Nightmare in Berlin by Hans Fallada
My rating: 2 of 5 stars
Firstly I am amused a bit with discovery of H.Fallada last books in English speaking world. I read the last book written by him - Every man dies alone - some 65 years ago (in Polish). Forgive me using a translation of original version of the title, but I find it much better.
Strange thing was, that this book had to wait 60 years for discovery by English speaking world.
I suppose the main obstacle was, that the book was written on suggestion and with great support of Johannes Becher, a devoted communist, Culture Minister in German Democratic Republic - https://en.wikipedia.org/wiki/Johanne...
He is presented in Nightmare in Berlin as Granzow.
Secondly... I wondered why Nightmare in Berlin was not translated into Polish around same time as Every man dies alone.
My guess is - because it is not good book, it is nowhere near other books of this author.
One of reviews in German press at the time of publishing reads: "Thinly disguised biography difficult to read with any pleasure".
Hans Fallada himself, in the Introduction, makes some sort of apologies: "A medical report, then, and not a work of art - I am sorry to say".
I read this book with some sort of disbelief - it was not Fallada whom I know, although I have to admit some parts of the book were unmistakably in his style.
I clearly saw 3 streams of the story.
1. Woes over a state of German society. Cruel discovery, that actually all people have been corrupted by 12 years of Nazi rule and that this corruption remained after the end of the war.
There is a lot of long deliberations of general nature and few pitiful cases described in detail.
2. Main character dr Doll's and his young wife Alma's fight for survival. There I find some of Fallada's style.
3. Addiction to morphine - it reminds me the best scenes The Drunkard.
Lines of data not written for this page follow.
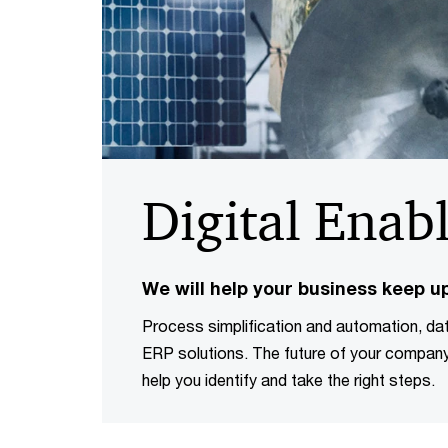
Digital Enab
We will help your business keep up
Process simplification and automation, da
ERP solutions. The future of your company
help you identify and take the right steps.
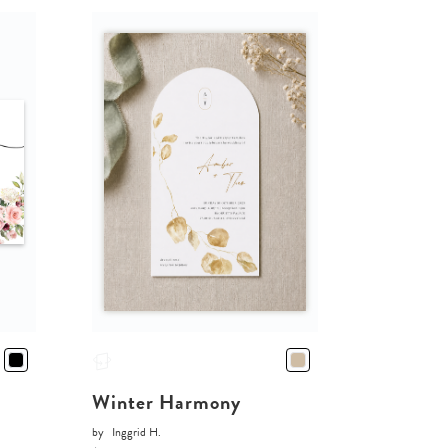
Winter Harmony
by
Inggrid H.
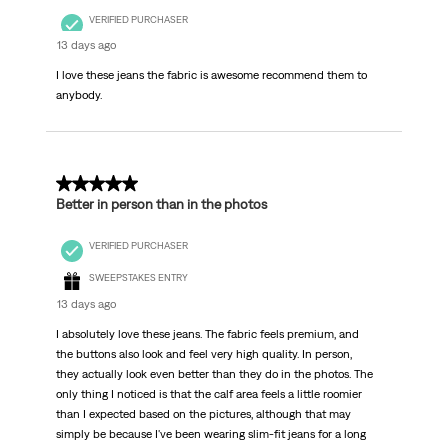
VERIFIED PURCHASER
13 days ago
I love these jeans the fabric is awesome recommend them to
anybody.
5 out of 5 stars.
Better in person than in the photos
VERIFIED PURCHASER
SWEEPSTAKES ENTRY
13 days ago
I absolutely love these jeans. The fabric feels premium, and
the buttons also look and feel very high quality. In person,
they actually look even better than they do in the photos. The
only thing I noticed is that the calf area feels a little roomier
than I expected based on the pictures, although that may
simply be because I've been wearing slim-fit jeans for a long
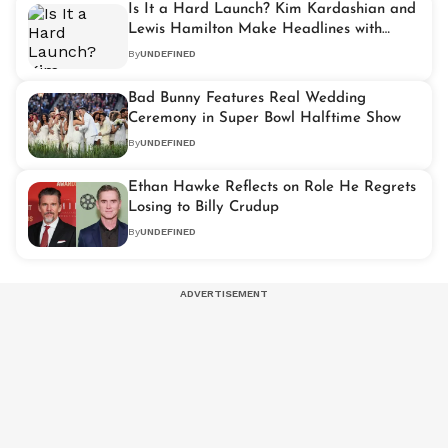
Is It a Hard Launch? Kim Kardashian and
Lewis Hamilton Make Headlines with
Super Bowl Outing
By
UNDEFINED
Bad Bunny Features Real Wedding
Ceremony in Super Bowl Halftime Show
By
UNDEFINED
Ethan Hawke Reflects on Role He Regrets
Losing to Billy Crudup
By
UNDEFINED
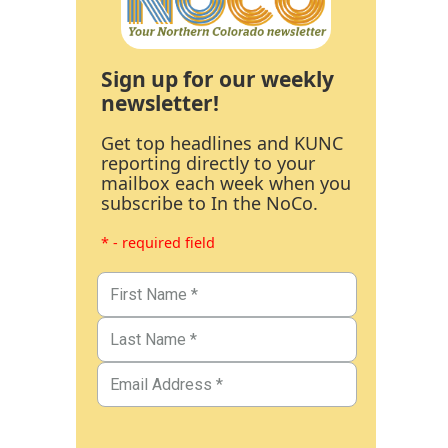
Sign up for our weekly
newsletter!
Get top headlines and KUNC
reporting directly to your
mailbox each week when you
subscribe to In the NoCo.
* - required field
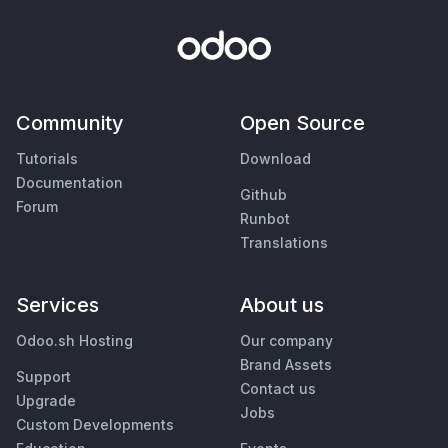
Community
Open Source
Tutorials
Download
Documentation
Github
Forum
Runbot
Translations
Services
About us
Odoo.sh Hosting
Our company
Brand Assets
Support
Contact us
Upgrade
Jobs
Custom Developments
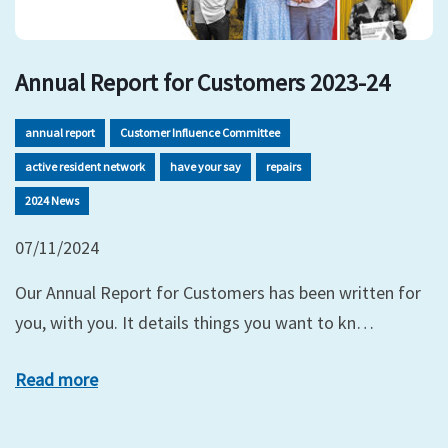
Annual Report for Customers 2023-24
annual report
Customer Influence Committee
active resident network
have your say
repairs
2024 News
07/11/2024
Our Annual Report for Customers has been written for
you, with you. It details things you want to kn…
Read more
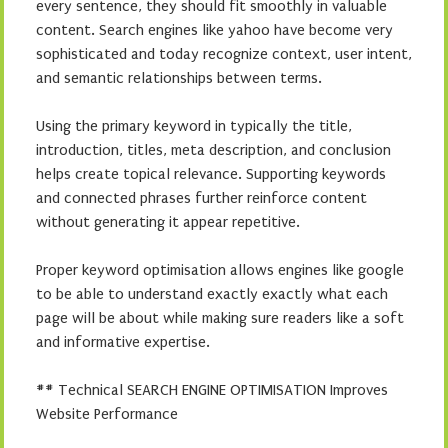
every sentence, they should fit smoothly in valuable
content. Search engines like yahoo have become very
sophisticated and today recognize context, user intent,
and semantic relationships between terms.
Using the primary keyword in typically the title,
introduction, titles, meta description, and conclusion
helps create topical relevance. Supporting keywords
and connected phrases further reinforce content
without generating it appear repetitive.
Proper keyword optimisation allows engines like google
to be able to understand exactly exactly what each
page will be about while making sure readers like a soft
and informative expertise.
## Technical SEARCH ENGINE OPTIMISATION Improves
Website Performance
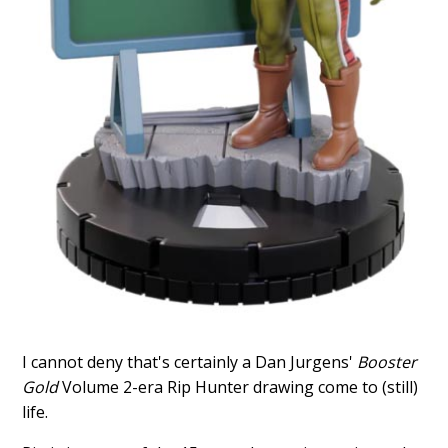
I cannot deny that's certainly a Dan Jurgens'
Booster
Gold
Volume 2-era Rip Hunter drawing come to (still)
life.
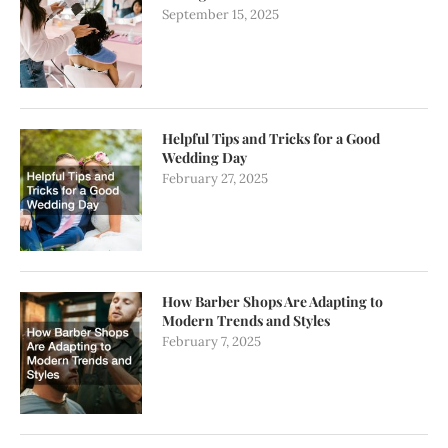
September 15, 2025
Helpful Tips and Tricks for a Good
Wedding Day
February 27, 2025
How Barber Shops Are Adapting to
Modern Trends and Styles
February 7, 2025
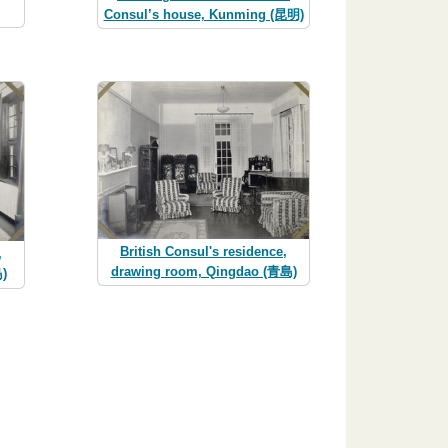
Consul’s house, Kunming (昆明)
British Consul's residence,
,
drawing room, Qingdao (青島)
)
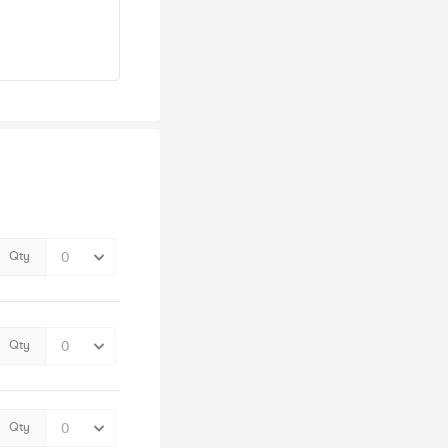
Qty
Qty
Qty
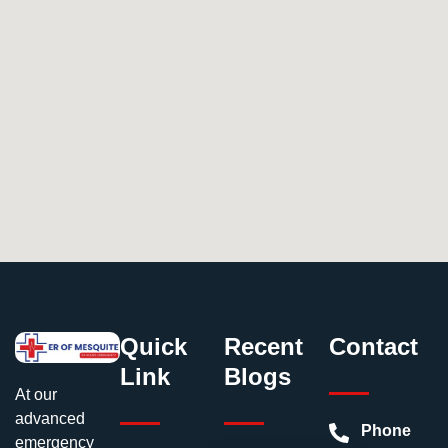
Quick
Recent
Contact
Link
Blogs
At our
advanced
Phone
emergency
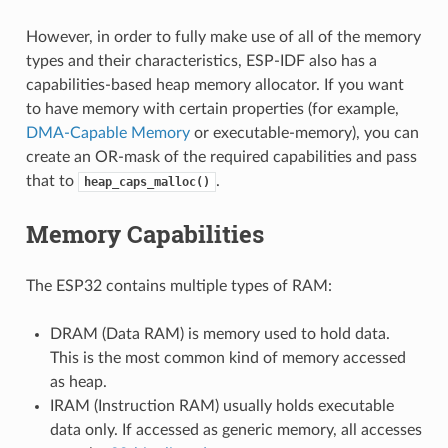
However, in order to fully make use of all of the memory
types and their characteristics, ESP-IDF also has a
capabilities-based heap memory allocator. If you want
to have memory with certain properties (for example,
DMA-Capable Memory
or executable-memory), you can
create an OR-mask of the required capabilities and pass
that to
.
heap_caps_malloc()
Memory Capabilities
The ESP32 contains multiple types of RAM:
DRAM (Data RAM) is memory used to hold data.
This is the most common kind of memory accessed
as heap.
IRAM (Instruction RAM) usually holds executable
data only. If accessed as generic memory, all accesses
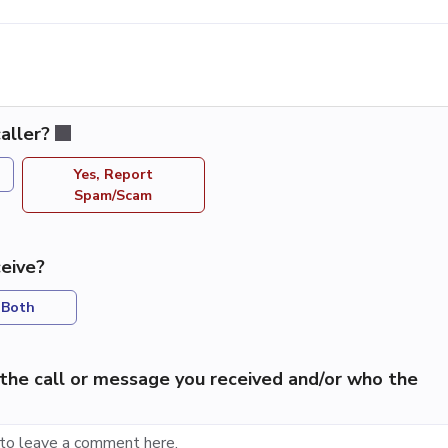
aller?
Yes, Report
Spam/Scam
eive?
Both
the call or message you received and/or who the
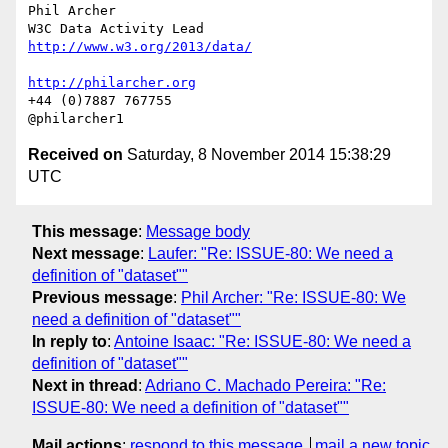
Phil Archer

http://www.w3.org/2013/data/
http://philarcher.org
+44 (0)7887 767755

Received on
Saturday, 8 November 2014 15:38:29
UTC
This message
:
Message body
Next message
:
Laufer: "Re: ISSUE-80: We need a
definition of "dataset""
Previous message
:
Phil Archer: "Re: ISSUE-80: We
need a definition of "dataset""
In reply to
:
Antoine Isaac: "Re: ISSUE-80: We need a
definition of "dataset""
Next in thread
:
Adriano C. Machado Pereira: "Re:
ISSUE-80: We need a definition of "dataset""
Mail actions
:
respond to this message
mail a new topic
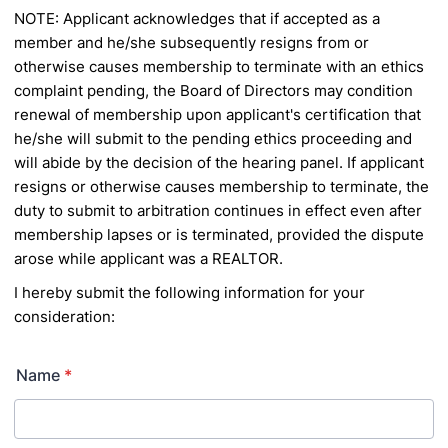
NOTE: Applicant acknowledges that if accepted as a
member and he/she subsequently resigns from or
otherwise causes membership to
terminate with an ethics
complaint pending, the Board of Directors may condition
renewal of membership upon applicant's certification that
he/she will submit to the pending ethics proceeding and
will abide by the decision of the hearing panel. If applicant
resigns or otherwise causes
membership to terminate, the
duty to submit to arbitration continues in effect even after
membership lapses or is terminated, provided the
dispute
arose while applicant was a REALTOR.
I hereby submit the following information for your
consideration:
Name
*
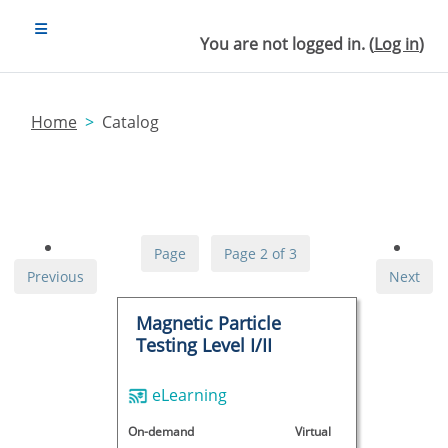
Skip to main content
SIDE PANEL
You are not logged in. (
Log in
)
Home
Catalog
Page
Page 2 of 3
Previous
Next
Magnetic Particle
Testing Level I/II
eLearning
On-demand
Virtual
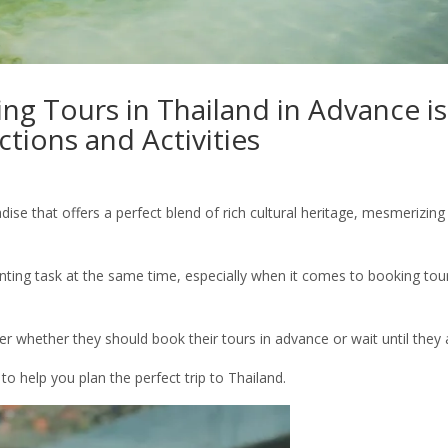
ng Tours in Thailand in Advance is
ctions and Activities
dise that offers a perfect blend of rich cultural heritage, mesmerizing
unting task at the same time, especially when it comes to booking tou
r whether they should book their tours in advance or wait until they a
to help you plan the perfect trip to Thailand.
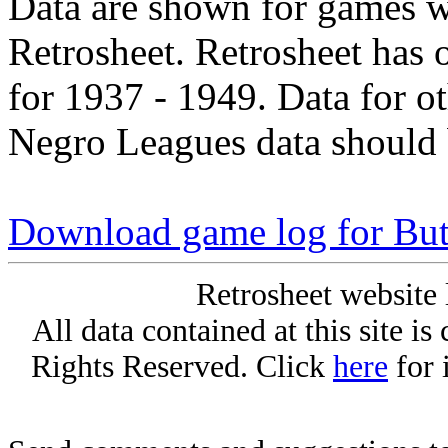
Data are shown for games w
Retrosheet. Retrosheet has 
for 1937 - 1949. Data for o
Negro Leagues data should 
Download game log for Bu
Retrosheet website 
All data contained at this site i
Rights Reserved. Click
here
for 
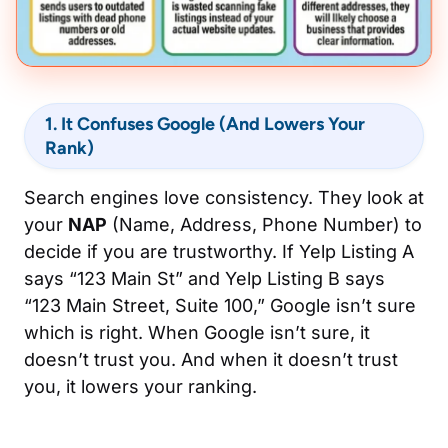
1. It Confuses Google (And Lowers Your
Rank)
Search engines love consistency. They look at
your
NAP
(Name, Address, Phone Number) to
decide if you are trustworthy. If Yelp Listing A
says “123 Main St” and Yelp Listing B says
“123 Main Street, Suite 100,” Google isn’t sure
which is right. When Google isn’t sure, it
doesn’t trust you. And when it doesn’t trust
you, it lowers your ranking.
Here I can see that Fallada knows what he is writing about.
Additional point - some efforts to please his benefactor - minister Becher and his Soviet principals. In opening chapter Dr Doll and his young wife are full of trust and sympathy towards Soviet liberators.
I strongly doubt if anybody in Germany shared this attitude. Actually Fallada's first wife Anna Ditzen was able to hide the 11-year old Lore from the Soviet soldiers, but she herself was raped and injured severely enough that she had to be hospitalised. And it happened in the same town where H. Fallada lived with his young wife.
Summarizing my personal reception of this book - I read it with some affection towards an old friend, who honestly tells me about his terrible experience. But if it were someone else I would have put this book away after first 2 chapters.